■ **Requirement**: Could you reproduce every one of the records below word for word, leaving out the pictures?

■ **Information**:
----

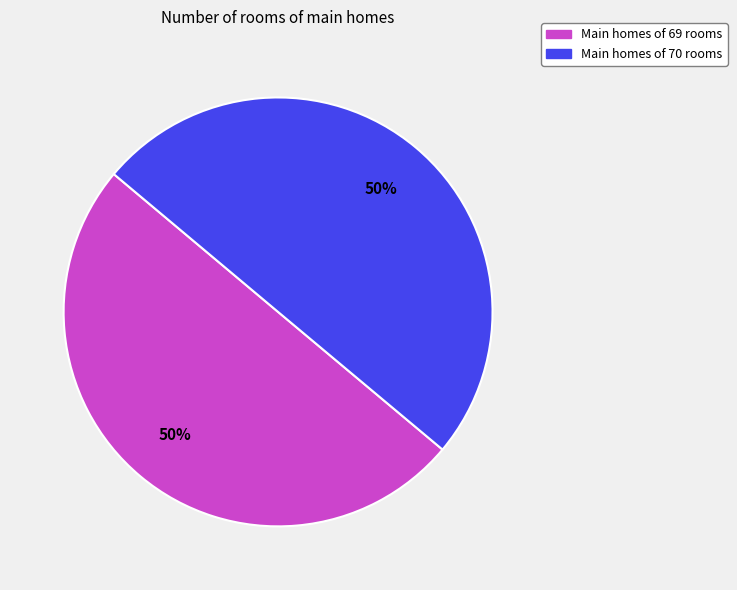

To the nearest percent, what is the average slice percentage?

50%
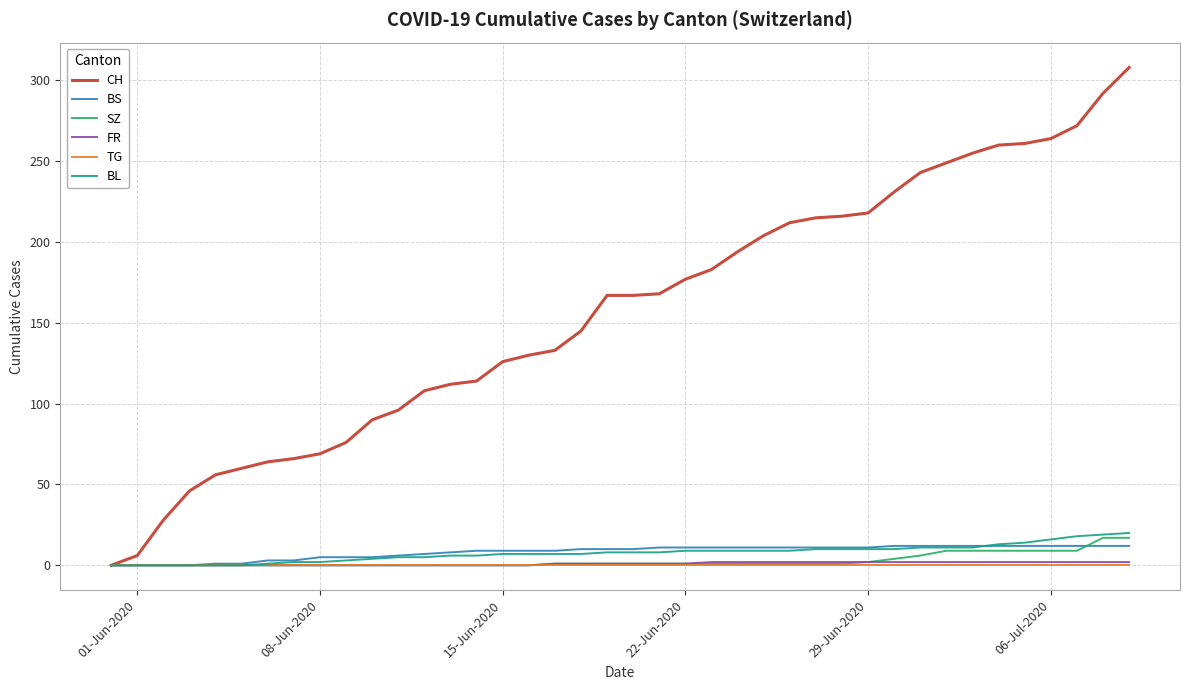

What is the maximum value shown in the chart?

308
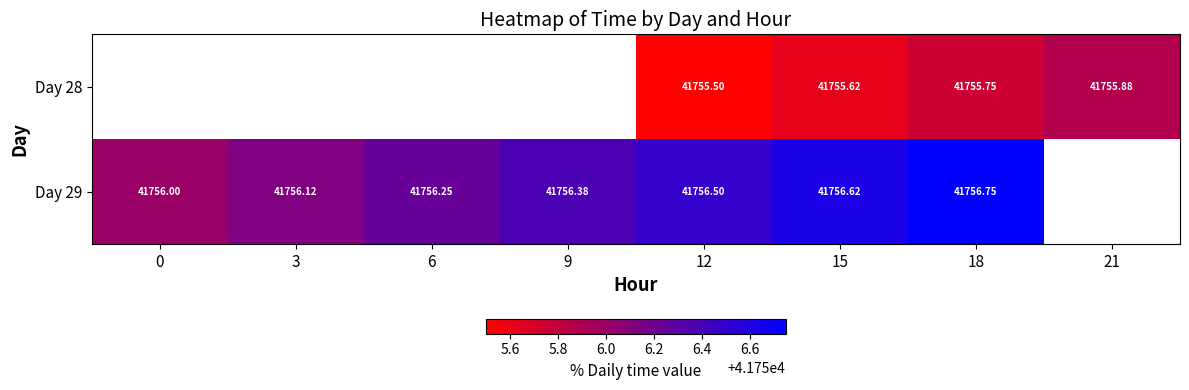

Is the value of Day 29 at 9 greater than the value of Day 28 at 12?

Yes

----

■ **Task solution**:
To the nearest percent, what is the average slice percentage?

50%

What is the maximum value shown in the chart?

308

Is the value of Day 29 at 9 greater than the value of Day 28 at 12?

Yes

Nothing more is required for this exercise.